## TASK GOAL
Please reproduce the following data line for line, without changing anything.

::: DATA TO PROCESS :::

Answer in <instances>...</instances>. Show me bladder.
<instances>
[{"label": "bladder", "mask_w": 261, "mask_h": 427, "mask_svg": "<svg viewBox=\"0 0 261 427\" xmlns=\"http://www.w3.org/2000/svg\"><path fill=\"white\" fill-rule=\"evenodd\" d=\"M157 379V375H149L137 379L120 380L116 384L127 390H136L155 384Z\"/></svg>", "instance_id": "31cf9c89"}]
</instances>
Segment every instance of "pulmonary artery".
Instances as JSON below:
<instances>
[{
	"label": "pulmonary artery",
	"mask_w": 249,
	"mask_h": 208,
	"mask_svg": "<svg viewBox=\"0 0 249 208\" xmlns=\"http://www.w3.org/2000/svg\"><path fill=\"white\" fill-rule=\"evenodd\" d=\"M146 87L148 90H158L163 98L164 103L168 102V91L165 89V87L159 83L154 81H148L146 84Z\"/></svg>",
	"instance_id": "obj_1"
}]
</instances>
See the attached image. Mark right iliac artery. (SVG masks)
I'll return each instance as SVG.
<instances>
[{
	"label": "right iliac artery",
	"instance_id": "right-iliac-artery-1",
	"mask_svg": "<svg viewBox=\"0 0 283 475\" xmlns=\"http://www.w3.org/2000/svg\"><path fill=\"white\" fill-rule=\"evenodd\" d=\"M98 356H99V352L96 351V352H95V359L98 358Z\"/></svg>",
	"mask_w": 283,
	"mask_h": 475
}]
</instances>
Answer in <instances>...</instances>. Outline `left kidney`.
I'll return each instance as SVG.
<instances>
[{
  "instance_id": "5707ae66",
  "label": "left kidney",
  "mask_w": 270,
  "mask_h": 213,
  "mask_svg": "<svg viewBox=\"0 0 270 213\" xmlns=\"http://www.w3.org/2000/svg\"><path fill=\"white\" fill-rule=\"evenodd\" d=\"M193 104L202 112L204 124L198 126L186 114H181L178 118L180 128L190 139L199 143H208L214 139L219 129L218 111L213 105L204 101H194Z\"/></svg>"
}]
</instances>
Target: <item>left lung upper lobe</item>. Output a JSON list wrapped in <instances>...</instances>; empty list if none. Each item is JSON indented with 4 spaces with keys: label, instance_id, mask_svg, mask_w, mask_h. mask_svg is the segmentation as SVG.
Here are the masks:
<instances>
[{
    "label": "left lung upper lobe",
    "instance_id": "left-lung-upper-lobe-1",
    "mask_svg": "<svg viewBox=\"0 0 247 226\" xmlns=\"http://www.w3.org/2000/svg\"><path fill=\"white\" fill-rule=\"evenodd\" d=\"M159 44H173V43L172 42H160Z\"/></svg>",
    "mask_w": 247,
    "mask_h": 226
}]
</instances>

:::

## EXERCISE SOLUTION
Answer in <instances>...</instances>. Show me bladder.
<instances>
[{"label": "bladder", "mask_w": 261, "mask_h": 427, "mask_svg": "<svg viewBox=\"0 0 261 427\" xmlns=\"http://www.w3.org/2000/svg\"><path fill=\"white\" fill-rule=\"evenodd\" d=\"M157 379V375H149L137 379L120 380L116 384L127 390H136L155 384Z\"/></svg>", "instance_id": "31cf9c89"}]
</instances>
Segment every instance of "pulmonary artery".
Instances as JSON below:
<instances>
[{
	"label": "pulmonary artery",
	"mask_w": 249,
	"mask_h": 208,
	"mask_svg": "<svg viewBox=\"0 0 249 208\" xmlns=\"http://www.w3.org/2000/svg\"><path fill=\"white\" fill-rule=\"evenodd\" d=\"M146 87L148 90H158L163 98L164 103L168 102V91L165 89V87L159 83L154 81H148L146 84Z\"/></svg>",
	"instance_id": "obj_1"
}]
</instances>
See the attached image. Mark right iliac artery. (SVG masks)
I'll return each instance as SVG.
<instances>
[{
	"label": "right iliac artery",
	"instance_id": "right-iliac-artery-1",
	"mask_svg": "<svg viewBox=\"0 0 283 475\" xmlns=\"http://www.w3.org/2000/svg\"><path fill=\"white\" fill-rule=\"evenodd\" d=\"M98 356H99V352L96 351V352H95V359L98 358Z\"/></svg>",
	"mask_w": 283,
	"mask_h": 475
}]
</instances>
Answer in <instances>...</instances>. Outline `left kidney`.
I'll return each instance as SVG.
<instances>
[{
  "instance_id": "5707ae66",
  "label": "left kidney",
  "mask_w": 270,
  "mask_h": 213,
  "mask_svg": "<svg viewBox=\"0 0 270 213\" xmlns=\"http://www.w3.org/2000/svg\"><path fill=\"white\" fill-rule=\"evenodd\" d=\"M193 104L202 112L204 124L198 126L186 114H181L178 118L180 128L190 139L199 143H208L214 139L219 129L218 111L213 105L204 101H194Z\"/></svg>"
}]
</instances>
Target: <item>left lung upper lobe</item>. Output a JSON list wrapped in <instances>...</instances>; empty list if none. Each item is JSON indented with 4 spaces with keys: label, instance_id, mask_svg, mask_w, mask_h. mask_svg is the segmentation as SVG.
Here are the masks:
<instances>
[{
    "label": "left lung upper lobe",
    "instance_id": "left-lung-upper-lobe-1",
    "mask_svg": "<svg viewBox=\"0 0 247 226\" xmlns=\"http://www.w3.org/2000/svg\"><path fill=\"white\" fill-rule=\"evenodd\" d=\"M159 44H173V43L172 42H160Z\"/></svg>",
    "mask_w": 247,
    "mask_h": 226
}]
</instances>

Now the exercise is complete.